Repeat exactly, and only, the lines running from the one that holds "Page size: 1275x1650." to the end of the records.

- - -

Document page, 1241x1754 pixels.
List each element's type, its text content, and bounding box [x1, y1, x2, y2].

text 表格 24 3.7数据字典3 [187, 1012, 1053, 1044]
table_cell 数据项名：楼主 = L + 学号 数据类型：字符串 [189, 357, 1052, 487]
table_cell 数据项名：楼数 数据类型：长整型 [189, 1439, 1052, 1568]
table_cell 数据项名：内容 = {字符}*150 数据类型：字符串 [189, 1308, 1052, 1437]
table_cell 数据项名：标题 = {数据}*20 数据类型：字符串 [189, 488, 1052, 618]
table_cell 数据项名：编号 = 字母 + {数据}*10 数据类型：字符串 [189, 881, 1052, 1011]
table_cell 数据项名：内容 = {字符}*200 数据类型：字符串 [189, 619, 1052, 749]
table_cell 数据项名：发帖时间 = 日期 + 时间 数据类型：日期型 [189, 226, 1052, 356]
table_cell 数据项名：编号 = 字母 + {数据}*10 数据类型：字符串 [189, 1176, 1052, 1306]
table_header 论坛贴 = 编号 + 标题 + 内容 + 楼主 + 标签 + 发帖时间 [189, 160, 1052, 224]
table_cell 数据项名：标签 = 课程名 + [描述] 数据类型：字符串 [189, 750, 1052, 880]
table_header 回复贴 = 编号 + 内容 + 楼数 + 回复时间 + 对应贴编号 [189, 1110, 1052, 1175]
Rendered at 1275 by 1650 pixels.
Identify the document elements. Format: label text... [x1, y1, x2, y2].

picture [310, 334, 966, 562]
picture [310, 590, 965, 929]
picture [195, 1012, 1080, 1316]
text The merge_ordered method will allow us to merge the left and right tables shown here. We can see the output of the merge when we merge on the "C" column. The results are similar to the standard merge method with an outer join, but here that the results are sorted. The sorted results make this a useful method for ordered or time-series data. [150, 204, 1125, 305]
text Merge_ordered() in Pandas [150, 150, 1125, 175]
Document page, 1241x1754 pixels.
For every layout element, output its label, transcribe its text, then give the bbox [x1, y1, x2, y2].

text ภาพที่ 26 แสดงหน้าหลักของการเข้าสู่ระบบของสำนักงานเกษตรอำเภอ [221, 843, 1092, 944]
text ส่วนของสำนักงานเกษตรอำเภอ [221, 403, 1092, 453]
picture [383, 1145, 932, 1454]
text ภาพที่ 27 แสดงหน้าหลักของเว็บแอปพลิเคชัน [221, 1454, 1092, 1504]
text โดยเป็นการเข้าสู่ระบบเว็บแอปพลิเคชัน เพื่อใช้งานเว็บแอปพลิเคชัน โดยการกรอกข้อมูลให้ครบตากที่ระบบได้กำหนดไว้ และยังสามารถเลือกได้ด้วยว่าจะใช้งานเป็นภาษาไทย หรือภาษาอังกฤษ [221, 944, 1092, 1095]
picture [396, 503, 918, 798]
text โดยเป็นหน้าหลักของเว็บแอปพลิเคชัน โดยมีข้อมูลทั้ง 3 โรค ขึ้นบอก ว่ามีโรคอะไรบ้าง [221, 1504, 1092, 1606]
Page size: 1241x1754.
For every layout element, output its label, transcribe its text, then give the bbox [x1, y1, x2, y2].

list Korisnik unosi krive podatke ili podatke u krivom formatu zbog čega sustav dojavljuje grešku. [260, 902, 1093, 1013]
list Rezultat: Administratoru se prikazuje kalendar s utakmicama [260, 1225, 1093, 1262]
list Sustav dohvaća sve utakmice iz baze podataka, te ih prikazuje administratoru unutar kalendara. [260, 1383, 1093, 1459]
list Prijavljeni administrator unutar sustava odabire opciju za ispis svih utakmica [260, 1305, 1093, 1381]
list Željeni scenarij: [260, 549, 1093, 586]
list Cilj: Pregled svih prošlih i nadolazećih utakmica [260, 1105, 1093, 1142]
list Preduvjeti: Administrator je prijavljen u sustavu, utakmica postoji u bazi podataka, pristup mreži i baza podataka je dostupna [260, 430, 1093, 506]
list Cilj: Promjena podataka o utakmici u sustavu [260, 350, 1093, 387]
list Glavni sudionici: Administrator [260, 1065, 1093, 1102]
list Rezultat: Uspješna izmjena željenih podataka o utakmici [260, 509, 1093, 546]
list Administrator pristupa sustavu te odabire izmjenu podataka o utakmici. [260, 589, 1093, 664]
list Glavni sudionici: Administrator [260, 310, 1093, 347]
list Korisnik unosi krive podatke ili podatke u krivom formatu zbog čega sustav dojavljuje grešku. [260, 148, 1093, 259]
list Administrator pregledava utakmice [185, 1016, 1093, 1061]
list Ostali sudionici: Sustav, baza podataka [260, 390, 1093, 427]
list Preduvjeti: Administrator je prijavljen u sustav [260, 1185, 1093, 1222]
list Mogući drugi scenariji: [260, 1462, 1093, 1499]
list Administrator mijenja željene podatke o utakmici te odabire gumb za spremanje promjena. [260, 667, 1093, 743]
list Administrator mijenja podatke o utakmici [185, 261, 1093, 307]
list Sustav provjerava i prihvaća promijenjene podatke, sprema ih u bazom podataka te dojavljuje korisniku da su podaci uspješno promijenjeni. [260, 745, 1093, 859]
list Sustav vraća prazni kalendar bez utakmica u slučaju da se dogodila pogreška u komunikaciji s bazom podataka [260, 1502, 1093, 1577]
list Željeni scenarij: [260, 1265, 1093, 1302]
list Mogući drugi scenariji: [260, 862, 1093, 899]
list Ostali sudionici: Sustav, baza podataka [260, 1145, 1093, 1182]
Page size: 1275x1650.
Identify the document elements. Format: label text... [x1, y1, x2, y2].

- - -

■ Response area:
Page size: 1275x1650.
Identify the document elements. Format: label text... [x1, y1, x2, y2].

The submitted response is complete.